I walked back into the bedroom and announced, “I’m pregnant!” as Alex pulled me into the bed in a giant hug.
“Finally!” he said.
We couldn’t imagine a more beautiful ending to our story: on a small, deserted island, Alex and I returned to one another, and our reconnection created a new life.
As I hugged my husband, the past six months faded away, and our life began to circle around the small ball of cells that now lived in my uterus.

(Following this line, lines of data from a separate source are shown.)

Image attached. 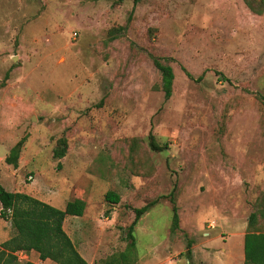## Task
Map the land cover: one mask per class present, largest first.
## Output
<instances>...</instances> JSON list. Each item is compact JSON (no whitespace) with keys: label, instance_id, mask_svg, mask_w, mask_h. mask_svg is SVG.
<instances>
[{"label":"rangeland","instance_id":"rangeland-1","mask_svg":"<svg viewBox=\"0 0 264 264\" xmlns=\"http://www.w3.org/2000/svg\"><path fill=\"white\" fill-rule=\"evenodd\" d=\"M152 57L172 67L168 98ZM5 75L0 177L9 189L10 173H34L60 204L84 192L87 230L108 245L97 264L124 248L133 207L157 197L135 226V264H243L264 192V11L243 0H0ZM24 136L13 170L4 158Z\"/></svg>","mask_w":264,"mask_h":264},{"label":"trees","instance_id":"trees-1","mask_svg":"<svg viewBox=\"0 0 264 264\" xmlns=\"http://www.w3.org/2000/svg\"><path fill=\"white\" fill-rule=\"evenodd\" d=\"M122 2L124 0H117ZM137 3L141 0H132ZM248 9L255 14L264 11V0H243ZM120 28V27H118ZM115 28L114 30H118ZM155 67L161 74V90L165 98L172 92L174 74L169 64L152 57ZM6 75L0 80V88L5 85ZM264 104V101L262 100ZM25 136L22 137L5 156L4 161L13 167L18 166L19 153L21 152ZM134 147L137 143H133ZM148 145L154 151L163 150L166 145H160L150 133ZM67 142L65 138L58 140V145L52 151L54 159H60L66 152ZM165 197V196H162ZM172 204L170 235L179 229V215L173 192L168 194ZM159 197L149 200L142 206L133 207L134 218L124 229L123 240L125 246L122 250L112 253L100 260V264H135L138 259L136 249L135 226L139 218L158 201ZM105 200L109 203H118L120 196L112 190L105 193ZM0 217L9 220L13 229L12 236L1 244L0 264H14V252L18 250H35L42 259L50 258L56 264H88L78 253L69 236L62 229V222L66 215H82L85 209V200L73 198L66 202L63 209L56 208L27 193L11 191L0 183ZM247 216L246 231L243 235V264H264V192L257 195L252 203ZM263 219V229L259 226V219ZM185 236H187L185 234ZM192 239H186V252L191 255ZM189 258V256H187ZM23 264H33L25 262Z\"/></svg>","mask_w":264,"mask_h":264},{"label":"crops","instance_id":"crops-1","mask_svg":"<svg viewBox=\"0 0 264 264\" xmlns=\"http://www.w3.org/2000/svg\"><path fill=\"white\" fill-rule=\"evenodd\" d=\"M21 167L20 162L18 161V166L16 168H12L13 170H18ZM37 174L40 175V170L37 171ZM10 187L8 190L11 191H20L27 193L43 202H46L56 208L63 209L66 202L60 204V202H56V197L50 196L45 192L38 190V183L34 178V173L29 174V179H32L30 182L26 183L19 175H15L10 173ZM35 180V181H34ZM0 183L5 184L0 177ZM4 187L7 189L6 185ZM76 198L84 199V192H82L79 196H75ZM86 210L84 209L82 215H66L62 222L63 231L69 236L71 241L73 242L78 253L85 259L88 264H97V260L100 256L105 254V249H107L108 245L100 240L101 232L96 230L95 238L93 239L87 230L88 227H91L92 224L96 222L94 220L89 219L90 217L85 214ZM81 222L82 225L85 224L84 227L82 225L79 227L78 223ZM72 228V231H71ZM93 228H96L95 226ZM13 234V229L10 225L9 220H5L0 217V246L1 244L8 240ZM75 238V239H74ZM1 248V247H0ZM15 261L14 264H23L27 261L32 262L33 264H56L50 258L42 259L39 257V253L35 250L24 251L18 250L14 252ZM233 257V256H232ZM235 257H233V261L231 264H236Z\"/></svg>","mask_w":264,"mask_h":264},{"label":"built area","instance_id":"built-area-1","mask_svg":"<svg viewBox=\"0 0 264 264\" xmlns=\"http://www.w3.org/2000/svg\"><path fill=\"white\" fill-rule=\"evenodd\" d=\"M72 34H73V35H76V32H73Z\"/></svg>","mask_w":264,"mask_h":264}]
</instances>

|Yay! I just made a baby…but I don’t know it!
Up next, pregnancy…
Soapbox afterthought: I am not a doctor, or an expert, and my recommendations cannot solve any medical problems, but I am a woman. And I have this to say…Your fertility is your business. Getting to know your body and cycles can make all the difference when you are trying to conceive. I highly recommend using an ovulation predictor kit. They are pricey to buy on a monthly basis, but you can also use them just once before you start trying to conceive so you know when you ovulate, which can vary from woman to woman (not to mention, it’s always good peace of mind to know that you are, in fact, ovulating). I used the Clear Blue Easy Ovulation test. I also highly recommend using an online tracking website. It does require you to take your basal body temp every morning and monitor your fertility signs, but the extra work results in an incredibly helpful analysis of your most fertile time of the month. The website I used is Fertility Friend, and though you can sign up for free, I opted to pay for the extra features, which include things like alerts when it’s go-time (green light-have sex today, red light-wait), an analysis of your chance of conception each month given the information you’ve inputted, and much more. Obviously there is no guarantee, but after I signed up for the paid features and actually read all the information on the website and USED it…I got pregnant that same month. Just sayin’. One more thing. Pre-Seed. It’s your friend. Saliva and lube are not. Happy baby making!